During the PM’s announcement, the BBC simultaneously reported that the government had offered Manchester £60m, only £5 million less than its democratic leaders were asking for. But no deal had been reached and the £60m had apparently been withdrawn.
This is not to deny that stricter Covid measures are needed, in Manchester as elsewhere. But they should not happen like this. If the virus is to be contained people need to be on side and adequate economic support made available.
The numbers of Covid deaths have been doubling every two weeks in the UK since the beginning of September, and in the last 24 hours a staggering 241 deaths were recorded. By tomorrow hospitals in Liverpool are expected to have more patients than at the April peak. With no further measures we would be facing at 7,000 Covid deaths per week by the end of November.
The people who are going to die in the next two weeks will in most cases already be infected. This is how the virus works. What we do now, today, will not impact on death rates until the end of November. But act we must, and urgently.
A new major study by the National Institute for Social and Economic Research concluded that locking down one week earlier in March would have halved the number of Covid deaths in the UK.
Rather than learning from past mistakes the government appears to want to repeat them, splintering the UK into competing regions and in so doing denying workers necessary economic support. The sense of national unity felt so strongly in March and April is gone. The blame game began in the summer as the young were pitted against the old; now its region against region.
The Chief Medical Officer admitted on national television that Tier 3 restrictions would not stem the spread of the virus, but we know they will cause unimaginable hardship for many.
Accusations that so called lockdown enthusiasts want to shut Cornwall to save Manchester are completely misplaced. As pointed out by Christina Pagel of Independent Sage, shutting Cornwall will save Cornwall. Cases are rising everywhere and most rapidly in the South West, South East and East of England, where they have tripled under the Tier 1 restrictions currently in place.
If Cornwall and Surrey wish to avoid the fate of Liverpool and Manchester they need to act now - ditch Tier 1 and save lives. But there is no national plan.
Wales, Northern Ireland and Scotland have already forged ahead independently of Westminster. Wales has a firebreak, Northern Ireland a circuit break and Scotland its own central-belt lockdown. But the devolved administrations have access to cash that English regions do not.
Some of the poorest regions of the country - Manchester has well above national average unemployment - are now being made to suffer for the lack of a coherent national strategy. It is no exaggeration to say that the government’s support package for Manchester will leave many facing destitution.
Manchester is a city of 2.8 million people, £22m equates to £8 per head. Is this a punishment beating for standing up to the government? After all Lancashire has received £42m for 1.5 million people and Merseyside £44m for 1.5 million people.
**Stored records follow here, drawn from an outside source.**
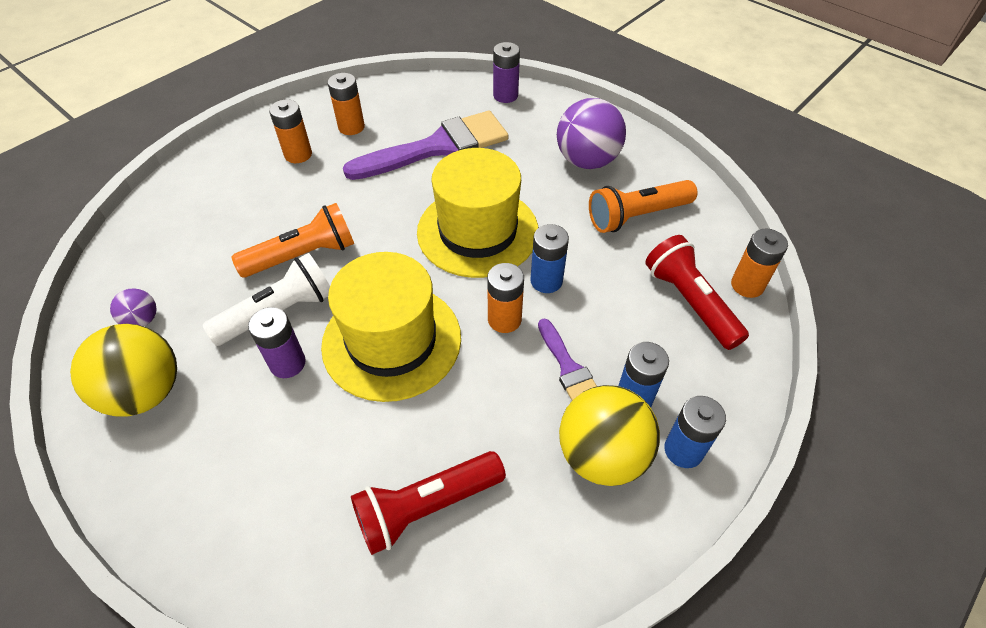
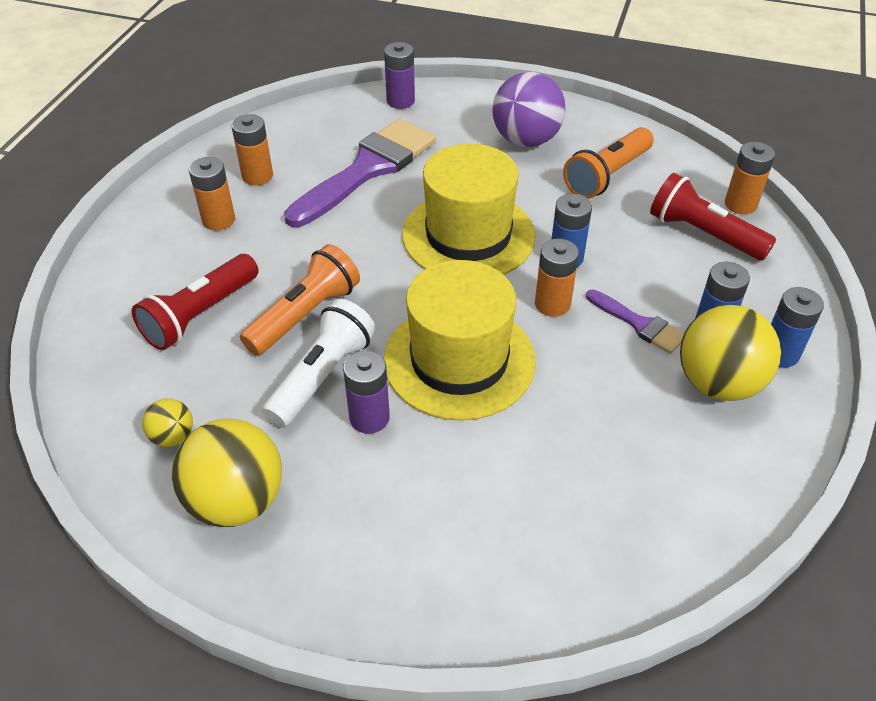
camera: 25 degrees left, 5 degrees down
purple ball [110,289,156,327] -> yellow ball [142,398,193,447]
red flashlight [351,451,506,555] -> red flashlight moved to [132,254,259,350]

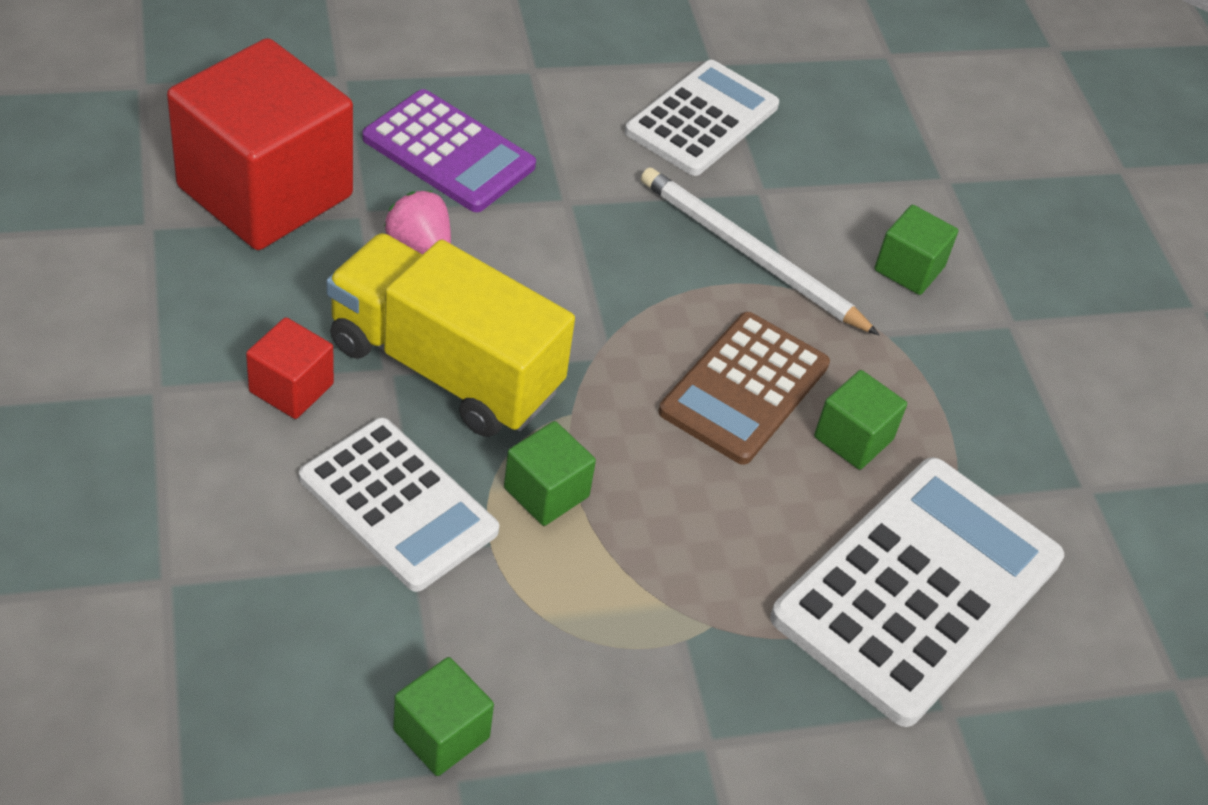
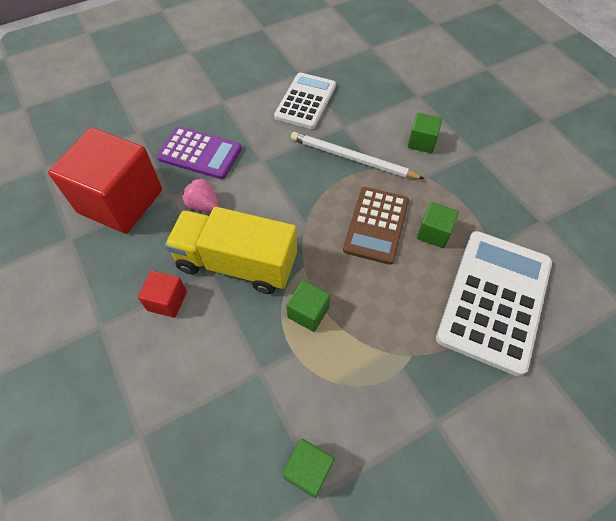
camera: 10 degrees left, 10 degrees up
white calculator [299,417,499,592] -> none

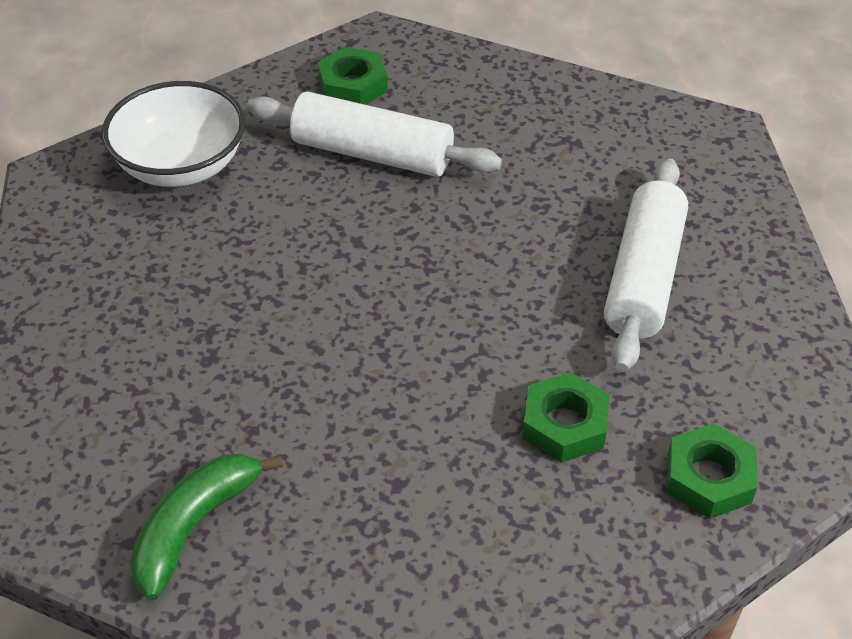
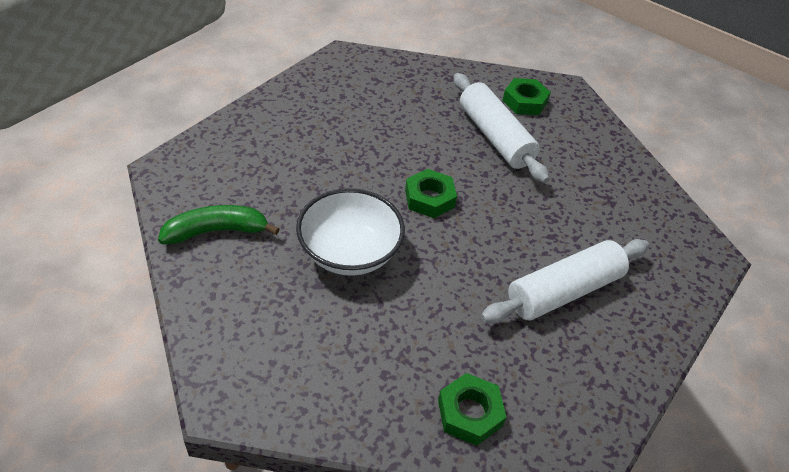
camera: 40 degrees right, 0 degrees up
white bowl [102,81,245,187] -> white bowl moved to [296,188,405,276]
green nut [523,372,609,463] -> green nut moved to [405,169,457,218]

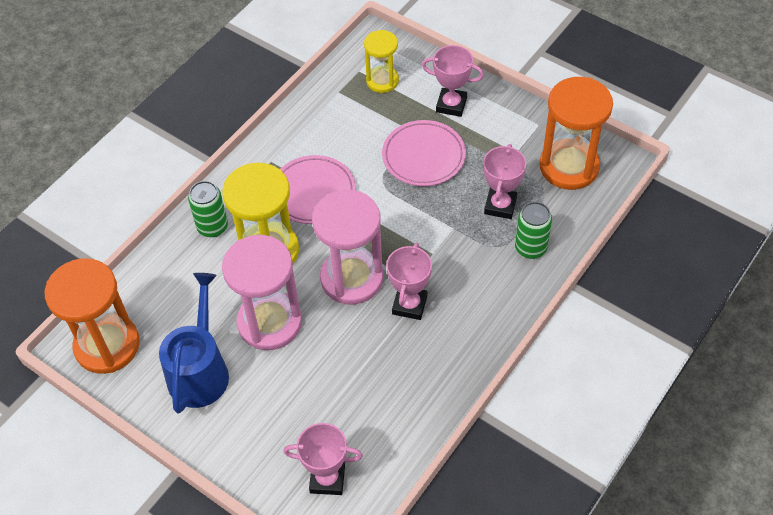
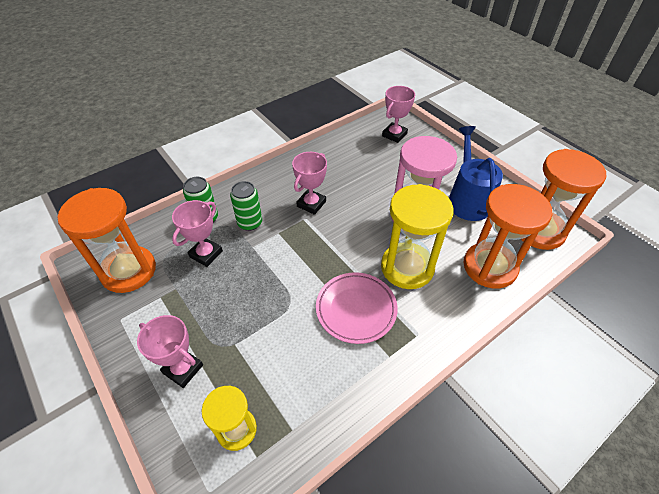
camera: 165 degrees left, 5 degrees down
blue watering can [159,273,229,413] -> blue watering can turned 150 degrees clockwise [449,126,503,221]
green can [188,181,228,237] -> green can moved to [230,181,262,231]
pink trophy [283,423,363,495] -> pink trophy turned 75 degrees counterclockwise [382,86,415,143]
pink hourglass [312,190,383,304] -> none
pink plate [382,120,466,186] -> none
none -> orange hourglass [464,184,552,288]

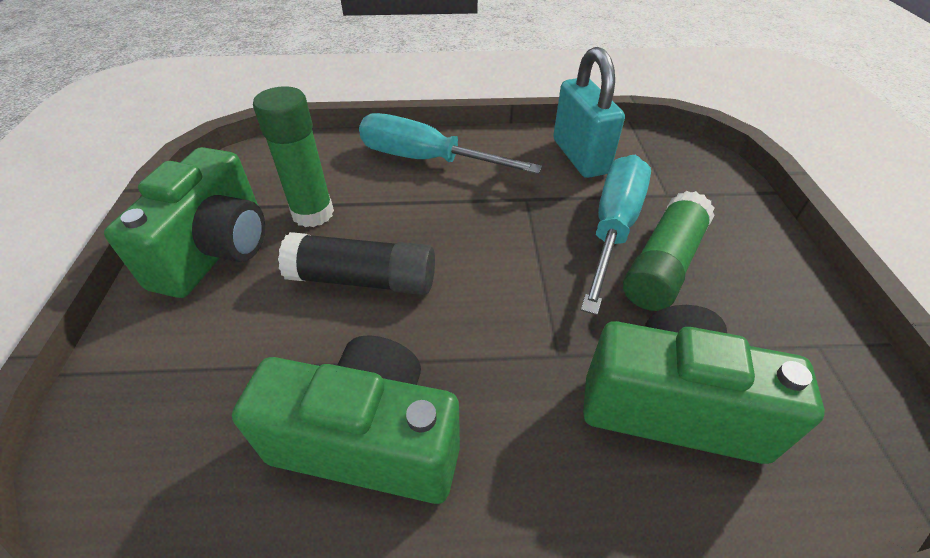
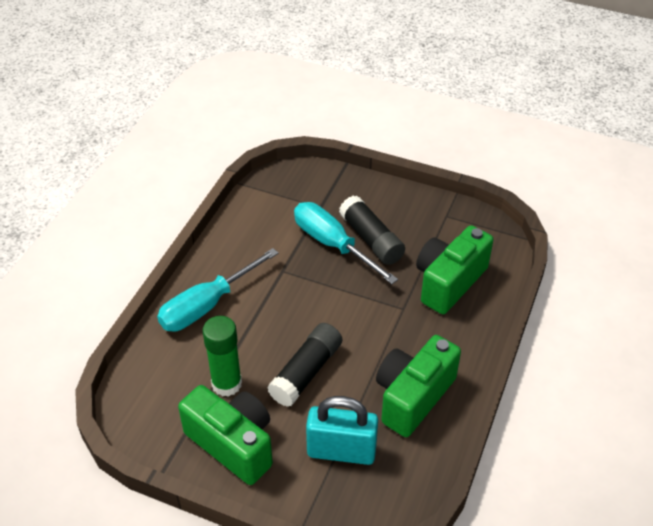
camera: 65 degrees left, 0 degrees up
turquoise padlock [553,47,625,178] -> turquoise padlock moved to [306,396,378,465]
green glue stick [623,191,714,311] -> black glue stick [339,196,405,265]

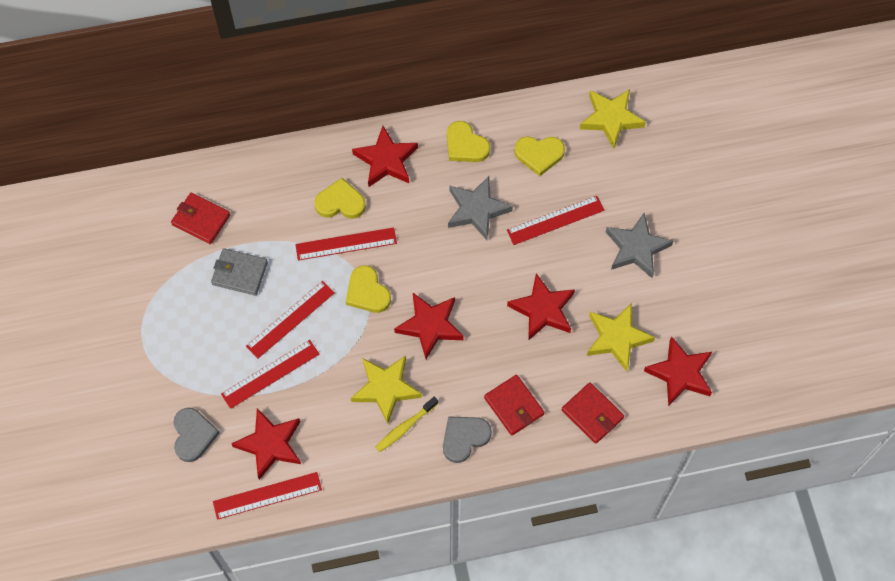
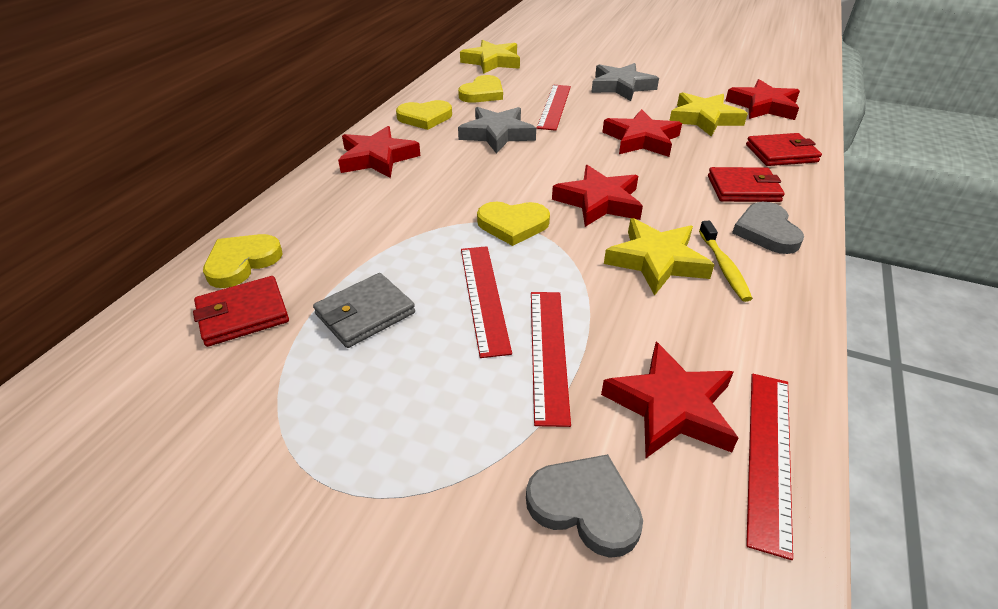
camera: 55 degrees left, 25 degrees down
red ruler [295,227,397,261] -> none
yellow heart [314,178,366,219] -> yellow heart moved to [203,234,282,288]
We are seeing the incremental introduction of Tier 3 measures region by region, a national lockdown by stealth, without the economic support provided by a national strategy. This is how a divide and rule policy works.
The government has today ignited political tensions as yet unseen during the pandemic. What just happened in Manchester won’t stay in Manchester. Let’s be clear: this is not just Manchester’s fight, it is all our fight.